Ferguson asked council to create an ad hoc committee, “to study all forms of municipal taxation and to present recommendations to city council for a roadmap to solve the awful burden placed on our commuters and to fund public safety and infrastructure adequately.”
He said the solution should not be limited to or exclude a commuter tax credit.
“An unexpected answer may be birthed out of a proper study and thoughtful deliberation of city council and community stakeholders,” he said.
Resident Andrew Smarra also addressed council, asking for an ad hoc committee. He said the city is, “double-dipping our residents who have to commute.
“This is an issue that many people in our community are faced with, losing part of your income twice, especially in times like now where every dollar is important,” Smarra said.

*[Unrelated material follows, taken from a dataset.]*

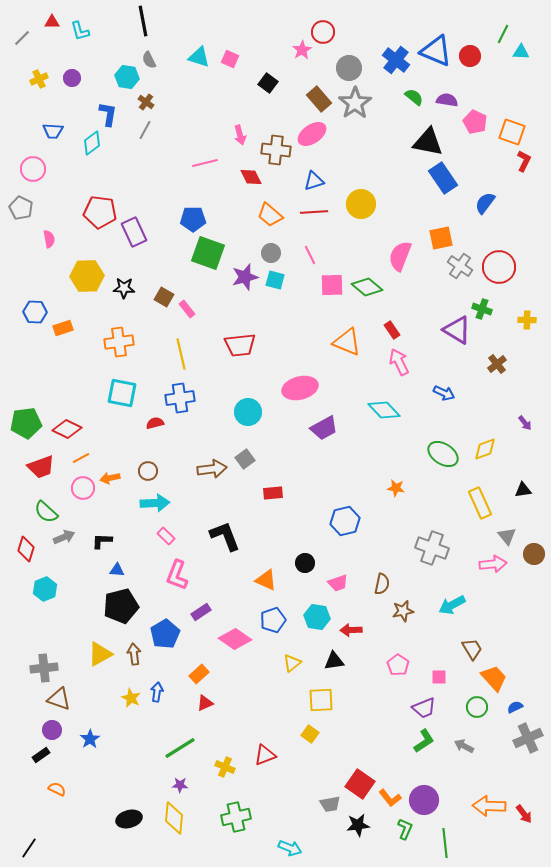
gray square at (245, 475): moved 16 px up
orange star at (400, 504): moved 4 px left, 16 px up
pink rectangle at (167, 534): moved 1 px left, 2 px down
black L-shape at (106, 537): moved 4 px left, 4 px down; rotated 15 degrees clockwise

He said he knows the solution will not be quick, “but it seems from the meetings I have attended, that council doesn’t seem to want to explore the idea of how we can tax responsibly, and still continue to have the amenities and quality of life we currently have.”

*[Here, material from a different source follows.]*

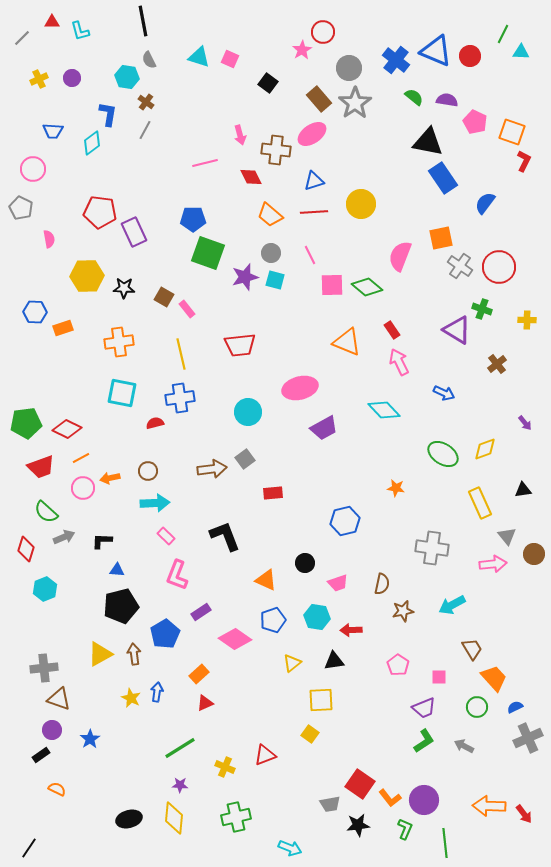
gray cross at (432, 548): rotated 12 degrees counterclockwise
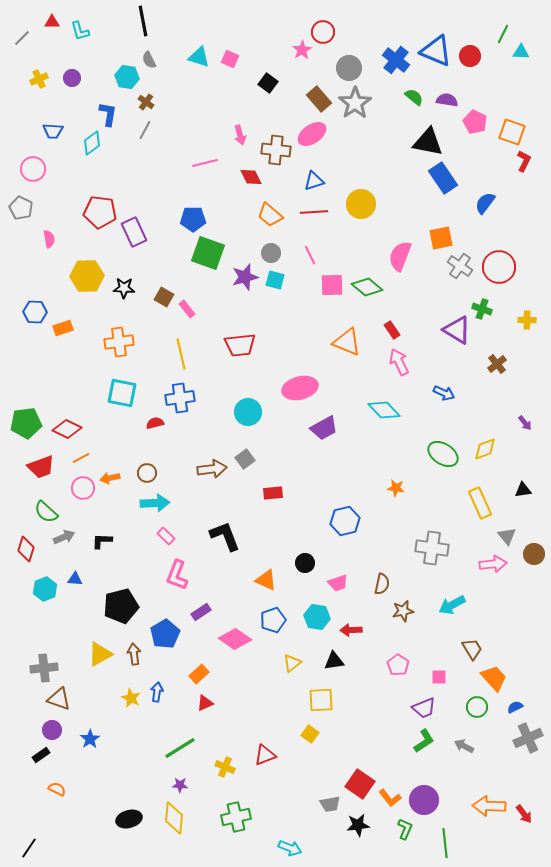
brown circle at (148, 471): moved 1 px left, 2 px down
blue triangle at (117, 570): moved 42 px left, 9 px down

He said the ad hoc committee could, “look at different ways we can responsibly tax our residents and dig into the idea of a possible credit.
“We have great minds here in our community,” said Smarra. “Let’s put these minds together and see if we can find a solution.”
Council member Deb Groat said people choose where they work and where they live and to say that someone has to work somewhere different from where they live is a “ridiculous statement.”
“I am tired of the rhetoric that is inappropriate,” Groat said about talk of a commuter tax credit.
Council member Aaron J. Carpenter, who has consistently championed the idea of a commuter tax credit, said he was “very shocked, disappointed” in Groat’s comments. He said he believes there are many in Groat’s ward and around the city who would also be disappointed.
“Sometimes life comes at you fast and people move to Marysville and they have to work outside the city,” Carpenter said.
Resident Kathy Young agreed with Groat.
“It is a choice where you live and where you work,” Young said.
She said many communities do not give commuter tax credits and they “penalize” residents who choose to live and work in the city.
City Administrator Terry Emery said he thinks a committee is, “probably a good idea.
“I think we owe it to ourselves,” he said.
He added, “I don’t want us rushing into a decision that will handcuff us.”
Council member Mark Reams said the COVID-19 pandemic has, “exposed the city’s overreliance on income tax.”
While Carpenter pushed for a committee to be formed as soon as possible, Reams said it would be important to determine goals and outcomes before the committee meets, in order that it has some direction.
Council member J.R. Rausch said if the committee recommends a commuter tax credit, the matter should be given to voters, not just council.
“You might find out it might not pass,” Rausch told Carpenter.
He added, “it is the taxpayers’ dollars, let’s let them decide.”
Groat and Carpenter agreed.
“Whatever happens with a commuter credit affects everyone in this community,” Groat said.
Solicitor Tim Aslaner said the ad hoc committee is still a good idea because, “it is important to figure out exactly what to put on the ballot.”